### Information shown
[Start of Attachment]

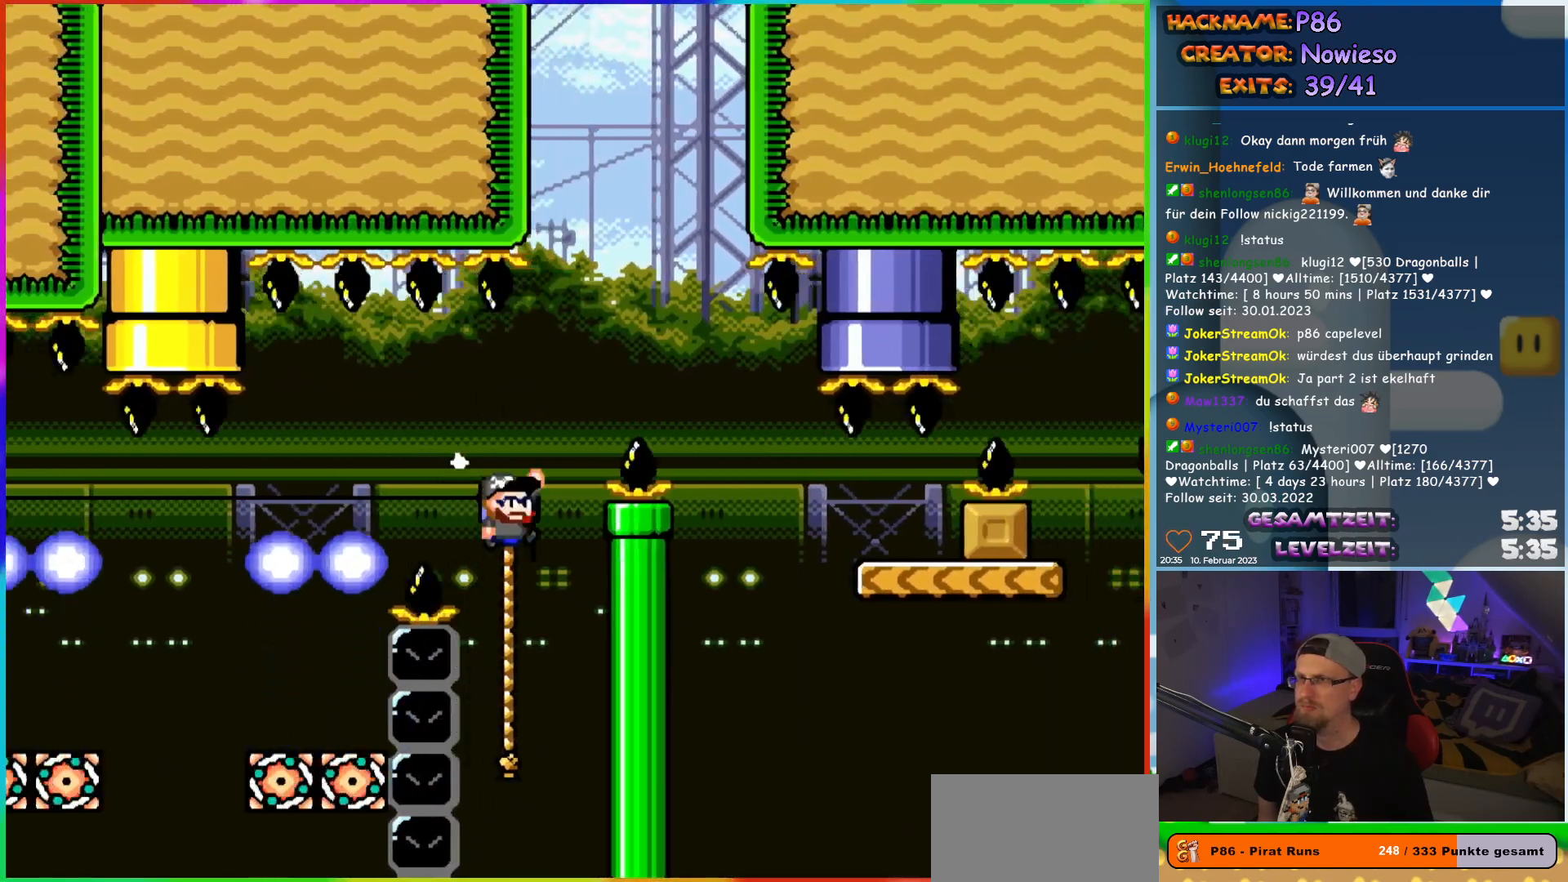
{"buttons": ["B", "Y", "DPAD_RIGHT"], "events": [[17, "DPAD_UP", "up"], [367, "B", "up"], [483, "B", "down"]]}
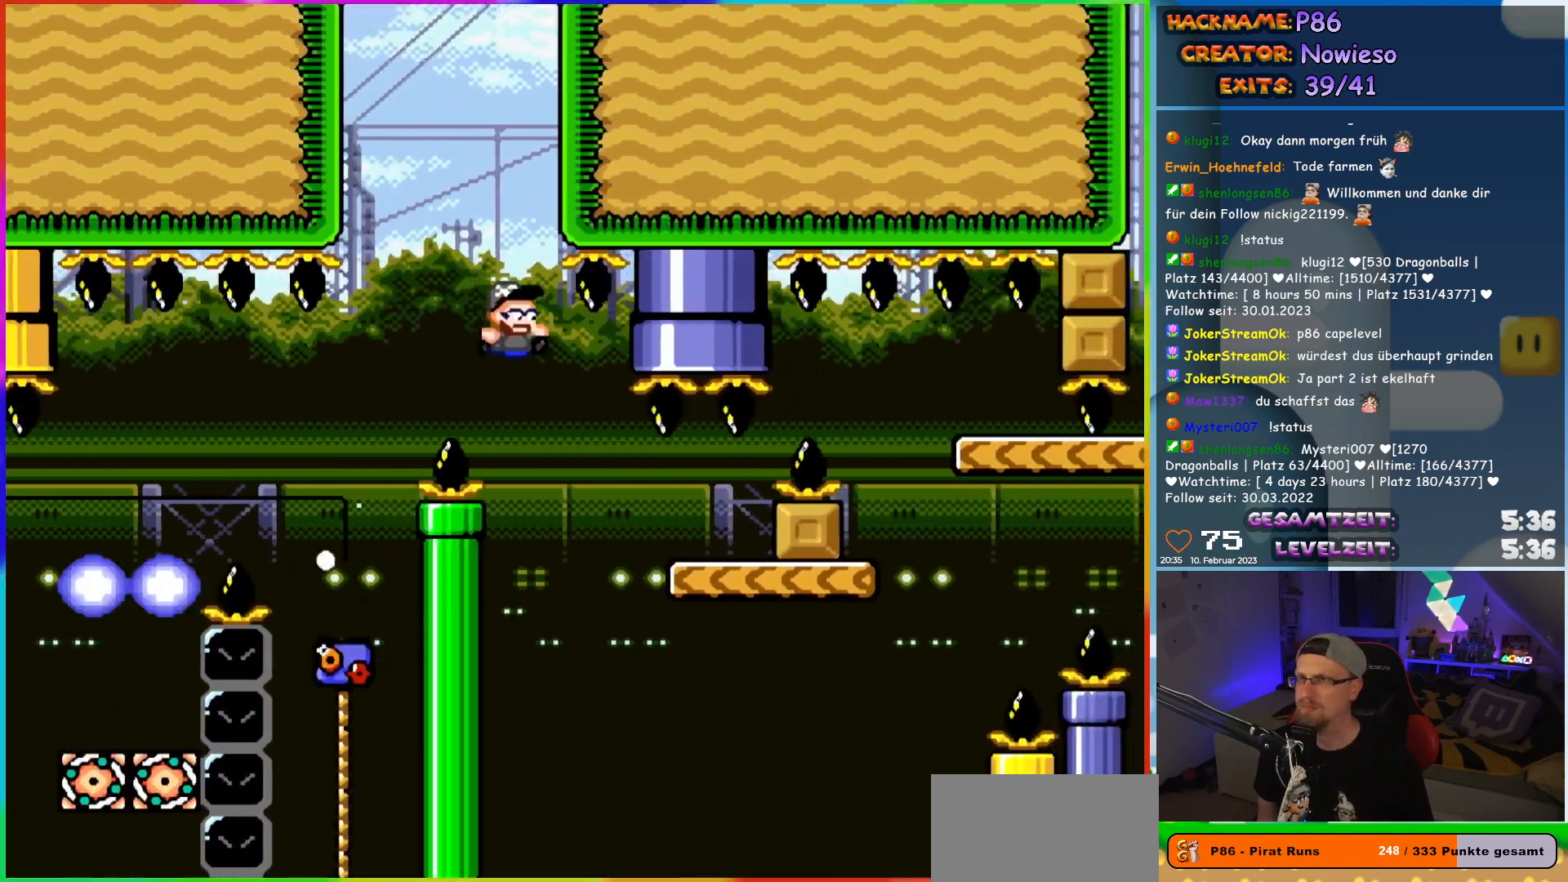
{"buttons": ["B", "Y", "DPAD_UP"], "events": [[267, "B", "up"], [433, "B", "down"], [500, "DPAD_RIGHT", "up"], [500, "DPAD_UP", "down"]]}
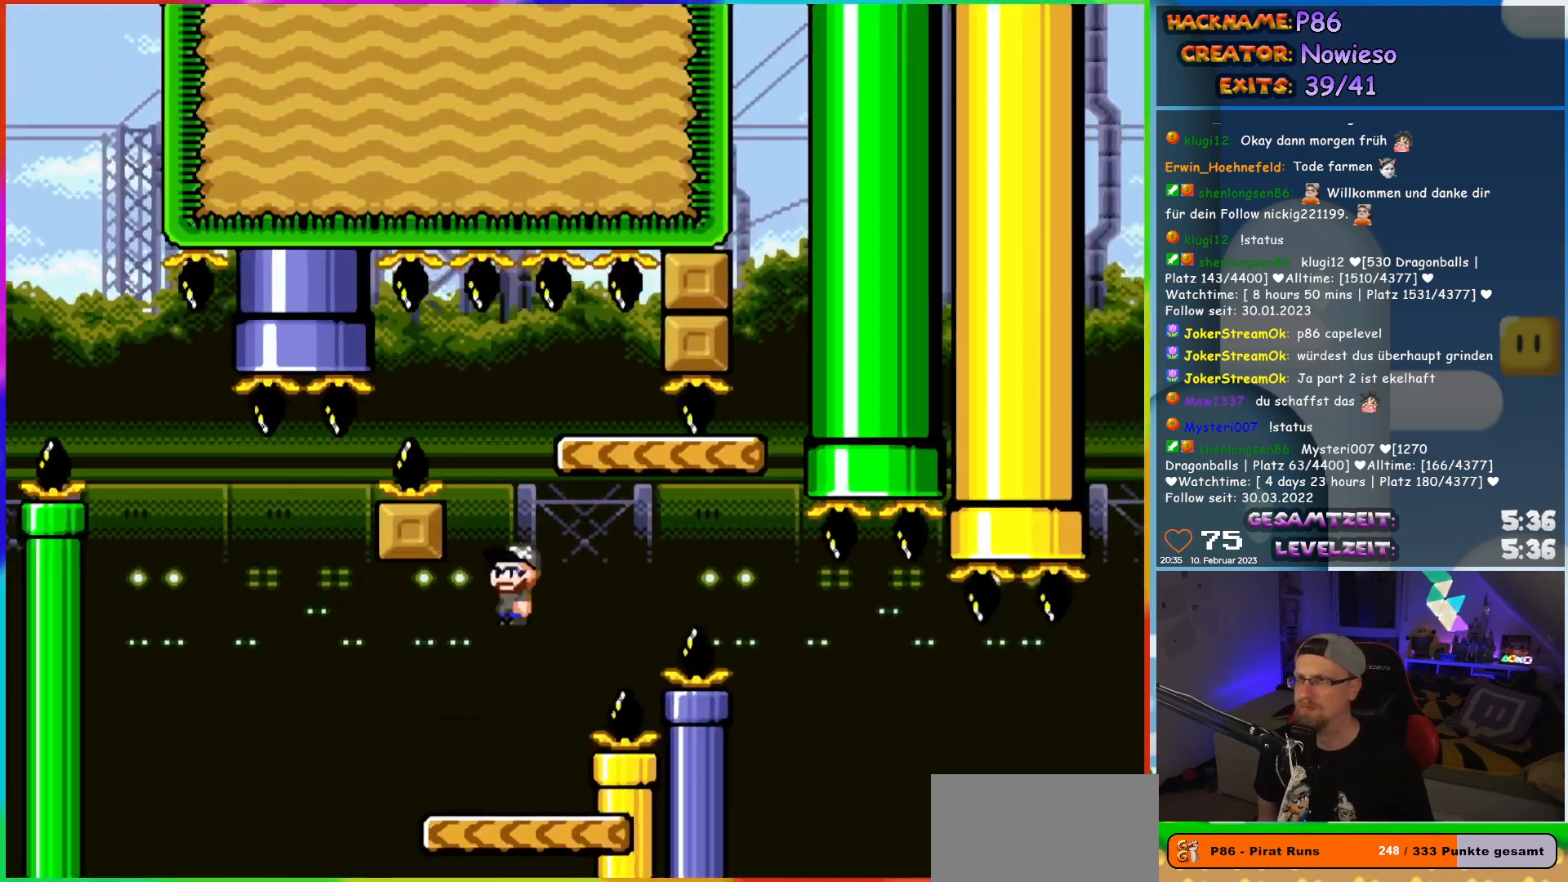
{"buttons": ["Y"], "events": [[17, "DPAD_LEFT", "down"], [33, "DPAD_UP", "up"], [117, "DPAD_LEFT", "up"], [217, "DPAD_RIGHT", "down"], [350, "DPAD_RIGHT", "up"], [417, "B", "up"]]}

[End of Attachment]

### Exercise
Pictures are to be left out; the rest of the listing should be printed exactly.

### Your response
{"buttons": ["B", "Y", "DPAD_RIGHT"], "events": [[17, "DPAD_UP", "up"], [367, "B", "up"], [483, "B", "down"]]}
{"buttons": ["B", "Y", "DPAD_UP"], "events": [[267, "B", "up"], [433, "B", "down"], [500, "DPAD_RIGHT", "up"], [500, "DPAD_UP", "down"]]}
{"buttons": ["Y"], "events": [[17, "DPAD_LEFT", "down"], [33, "DPAD_UP", "up"], [117, "DPAD_LEFT", "up"], [217, "DPAD_RIGHT", "down"], [350, "DPAD_RIGHT", "up"], [417, "B", "up"]]}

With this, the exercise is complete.